§ Work item
Copy out the listing beneath, missing nothing.

§ Data in this exercise
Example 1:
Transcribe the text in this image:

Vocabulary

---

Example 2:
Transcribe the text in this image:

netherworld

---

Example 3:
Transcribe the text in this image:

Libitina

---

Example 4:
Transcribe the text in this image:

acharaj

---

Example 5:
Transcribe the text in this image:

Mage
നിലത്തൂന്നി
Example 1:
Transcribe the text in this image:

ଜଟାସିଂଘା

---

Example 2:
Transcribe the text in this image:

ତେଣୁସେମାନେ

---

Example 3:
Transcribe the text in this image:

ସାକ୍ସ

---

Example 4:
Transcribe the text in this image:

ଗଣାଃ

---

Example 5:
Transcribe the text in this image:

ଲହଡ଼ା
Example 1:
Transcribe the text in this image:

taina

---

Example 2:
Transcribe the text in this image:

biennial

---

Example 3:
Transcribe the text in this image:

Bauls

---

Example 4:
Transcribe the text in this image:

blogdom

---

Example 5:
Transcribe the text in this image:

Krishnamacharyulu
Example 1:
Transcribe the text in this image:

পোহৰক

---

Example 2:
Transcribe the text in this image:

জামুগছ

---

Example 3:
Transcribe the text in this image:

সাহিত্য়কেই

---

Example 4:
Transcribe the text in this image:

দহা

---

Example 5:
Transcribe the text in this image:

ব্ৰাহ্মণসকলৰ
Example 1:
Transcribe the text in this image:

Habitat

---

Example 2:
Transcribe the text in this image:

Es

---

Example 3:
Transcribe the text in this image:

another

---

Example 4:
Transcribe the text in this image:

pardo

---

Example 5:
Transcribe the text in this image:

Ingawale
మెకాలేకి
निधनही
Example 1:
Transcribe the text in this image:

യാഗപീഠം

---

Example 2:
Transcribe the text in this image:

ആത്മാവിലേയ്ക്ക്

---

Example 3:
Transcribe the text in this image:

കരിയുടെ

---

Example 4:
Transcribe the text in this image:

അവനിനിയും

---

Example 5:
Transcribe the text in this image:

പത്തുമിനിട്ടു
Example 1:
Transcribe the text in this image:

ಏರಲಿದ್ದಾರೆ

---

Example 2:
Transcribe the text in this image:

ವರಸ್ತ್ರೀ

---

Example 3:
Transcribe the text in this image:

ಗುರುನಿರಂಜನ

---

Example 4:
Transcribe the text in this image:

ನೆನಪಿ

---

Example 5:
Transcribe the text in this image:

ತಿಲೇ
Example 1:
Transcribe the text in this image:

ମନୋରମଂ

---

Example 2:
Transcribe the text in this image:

§ Expected answer
Example 1:
Transcribe the text in this image:

Vocabulary

---

Example 2:
Transcribe the text in this image:

netherworld

---

Example 3:
Transcribe the text in this image:

Libitina

---

Example 4:
Transcribe the text in this image:

acharaj

---

Example 5:
Transcribe the text in this image:

Mage
നിലത്തൂന്നി
Example 1:
Transcribe the text in this image:

ଜଟାସିଂଘା

---

Example 2:
Transcribe the text in this image:

ତେଣୁସେମାନେ

---

Example 3:
Transcribe the text in this image:

ସାକ୍ସ

---

Example 4:
Transcribe the text in this image:

ଗଣାଃ

---

Example 5:
Transcribe the text in this image:

ଲହଡ଼ା
Example 1:
Transcribe the text in this image:

taina

---

Example 2:
Transcribe the text in this image:

biennial

---

Example 3:
Transcribe the text in this image:

Bauls

---

Example 4:
Transcribe the text in this image:

blogdom

---

Example 5:
Transcribe the text in this image:

Krishnamacharyulu
Example 1:
Transcribe the text in this image:

পোহৰক

---

Example 2:
Transcribe the text in this image:

জামুগছ

---

Example 3:
Transcribe the text in this image:

সাহিত্য়কেই

---

Example 4:
Transcribe the text in this image:

দহা

---

Example 5:
Transcribe the text in this image:

ব্ৰাহ্মণসকলৰ
Example 1:
Transcribe the text in this image:

Habitat

---

Example 2:
Transcribe the text in this image:

Es

---

Example 3:
Transcribe the text in this image:

another

---

Example 4:
Transcribe the text in this image:

pardo

---

Example 5:
Transcribe the text in this image:

Ingawale
మెకాలేకి
निधनही
Example 1:
Transcribe the text in this image:

യാഗപീഠം

---

Example 2:
Transcribe the text in this image:

ആത്മാവിലേയ്ക്ക്

---

Example 3:
Transcribe the text in this image:

കരിയുടെ

---

Example 4:
Transcribe the text in this image:

അവനിനിയും

---

Example 5:
Transcribe the text in this image:

പത്തുമിനിട്ടു
Example 1:
Transcribe the text in this image:

ಏರಲಿದ್ದಾರೆ

---

Example 2:
Transcribe the text in this image:

ವರಸ್ತ್ರೀ

---

Example 3:
Transcribe the text in this image:

ಗುರುನಿರಂಜನ

---

Example 4:
Transcribe the text in this image:

ನೆನಪಿ

---

Example 5:
Transcribe the text in this image:

ತಿಲೇ
Example 1:
Transcribe the text in this image:

ମନୋରମଂ

---

Example 2:
Transcribe the text in this image:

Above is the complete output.